Written task:
Repeat the listing word for word. No pictures belong in the copy.

____________________

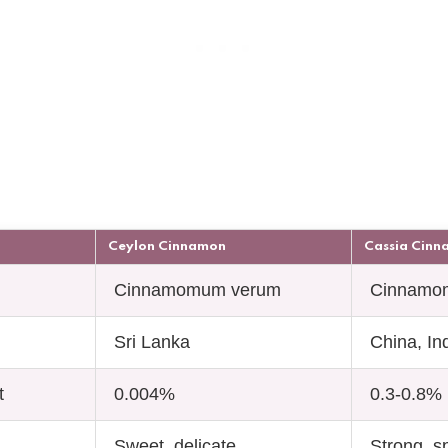
Ceylon Cinnamon
Cassia Cin
Cinnamomum verum
Cinnamo
Sri Lanka
China, In
t
0.004%
0.3-0.8%
Sweet, delicate
Strong, s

____________________

Written reply:
Ceylon Cinnamon
Cassia Cin
Cinnamomum verum
Cinnamo
Sri Lanka
China, In
t
0.004%
0.3-0.8%
Sweet, delicate
Strong, s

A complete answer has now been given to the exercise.